Альварес также все больше и больше влюблялся в мадемуазель Аглаю; из всяких подарочных альбомчиков с виньетками он наскреб уйму рифмованных строк о падающих листьях, поцелуе, грезах, волосах и переписал их в собственный новенький хорошенький альбом. Мендес еще дважды встречал мадам Дюбуа: ее шея каждый раз переворачивала ему всю душу, он стал обучаться игре на флейте. Один Шахутшнихбах не был влюблен. Он все еще занимался своей математикой, которая поглощала всю его жизнь, хотя и в ней он ничего не понимал. Никогда у мсье Рено не бывало такого старательного подопечного… и такого недалекого; даже Мендес смотрел на него, как на огородное пугало.

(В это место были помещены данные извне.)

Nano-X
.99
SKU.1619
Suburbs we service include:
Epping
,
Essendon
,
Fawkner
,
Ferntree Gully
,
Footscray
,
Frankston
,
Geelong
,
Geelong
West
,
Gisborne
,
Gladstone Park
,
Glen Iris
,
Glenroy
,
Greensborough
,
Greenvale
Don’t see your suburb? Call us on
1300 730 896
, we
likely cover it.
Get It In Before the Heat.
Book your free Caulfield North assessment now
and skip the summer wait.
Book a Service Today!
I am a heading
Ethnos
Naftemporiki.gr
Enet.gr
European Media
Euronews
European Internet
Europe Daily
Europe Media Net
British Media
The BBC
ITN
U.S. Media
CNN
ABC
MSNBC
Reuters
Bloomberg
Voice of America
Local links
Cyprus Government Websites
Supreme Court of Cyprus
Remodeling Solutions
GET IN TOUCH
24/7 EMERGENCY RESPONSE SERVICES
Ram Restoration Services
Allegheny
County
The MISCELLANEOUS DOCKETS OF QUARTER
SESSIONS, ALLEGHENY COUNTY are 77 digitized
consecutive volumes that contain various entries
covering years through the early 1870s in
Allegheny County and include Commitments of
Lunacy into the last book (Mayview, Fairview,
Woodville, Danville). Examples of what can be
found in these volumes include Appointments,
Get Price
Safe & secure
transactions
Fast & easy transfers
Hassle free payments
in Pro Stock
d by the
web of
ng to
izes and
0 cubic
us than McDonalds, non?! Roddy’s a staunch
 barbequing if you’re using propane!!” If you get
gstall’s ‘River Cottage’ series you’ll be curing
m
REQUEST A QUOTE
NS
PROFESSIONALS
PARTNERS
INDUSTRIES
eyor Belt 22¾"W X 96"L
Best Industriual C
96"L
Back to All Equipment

Все эти люди любили. Они жили под одной крышей, но отдельно друг от друга, хотя и вместе, скрывая свои чувства, движимые излюбленной идеей или манией — каждый наедине со своею особой любовью и собственными грезами. Возьмите овец: когда вы видите, как они мирно пасутся на склоне холма или, блея, семенят, сбившись в стадо, вдоль большой дороги, у них, как считаете вы, только одна идея — это трава понежнее, одна любовь — баран, норовящий на них взгромоздиться, одно опасение — как бы собачьи зубы не куснули их за лодыжку, одна забота — краснолицый человек с большим ножом, который перерезает горло их близким. Но люди? Кто скажет, что происходит у них под черепом, прикрытым шляпой? И куда направит свои шаги это большое стадо, сумрачно глядящее себе под ноги?